Text shown:
# # # # # # #

Merging n AVL trees

Question

I have n AVL trees of sizes n_1,n_2,...,n_n so that sum(n_i)=n . I can merge two AVLs in linear time of the size of the bigger one. In how much time can I merge these n trees? Thx for any help

Answer 1

If you have k different trees, then you need to do a total of (k - 1) merges to collect them together into a single tree. So the question is how long each merge is going to take.

Suppose that you adopt the strategy that you always merge the two smallest trees together at any point in time. If you have m trees available when you do this, then the second-smallest tree's size will dominate the runtime of the merge. This size is at most (n - 1) / (k - 1), which happens when the smallest tree has just one element and all the other trees have all the elements in them. This means that if you do k merges, the cost will be

N - 1   N - 1   N - 1         N - 1
----- + ----- + ----- + ... + -----
K - 1   K - 2   K - 3           1

But this is (n - 1)H(k - 1), where H(k-1) is the (k-1)st harmonic number. This whole expression is then O(n log k), so the total work done while merging is O(n log k).

# # # # # # #

Exercise prompt:
Continue the forum discussion on merging AVL trees, starting right after its final sentence.

Information shown:
# # # # # # #

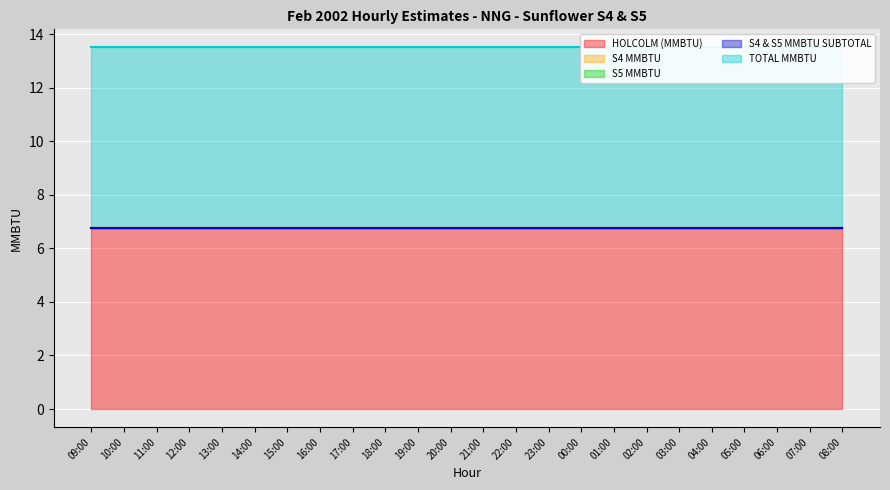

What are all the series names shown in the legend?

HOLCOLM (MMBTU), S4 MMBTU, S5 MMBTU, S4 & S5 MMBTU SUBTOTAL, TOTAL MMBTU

# # # # # # #

Written reply:
However, on top of that you have to have some easy way of finding the two smallest trees at each point. This can be done with a priority queue that stores the trees in descending order of size. You'll have k - 1 rounds of doing two dequeues from the tree followed by one enqueue, so the total time for all priority queue operations is O(k log k). This is also O(n log k), so the total runtime for the algorithm is O(n log k).

I'm pretty sure that you can't do much better than this, because you could begin with each of the n nodes in their own AVL tree (k = n). If you could merge any faster than Ω(n log n), then you could sort faster than Ω(n log n) using only comparisons by building the AVL tree formed by merging all the smaller trees, then doing an inorder traversal in O(n) time to sort in better than Ω(n log n), which is known to be impossible.

Hope this helps!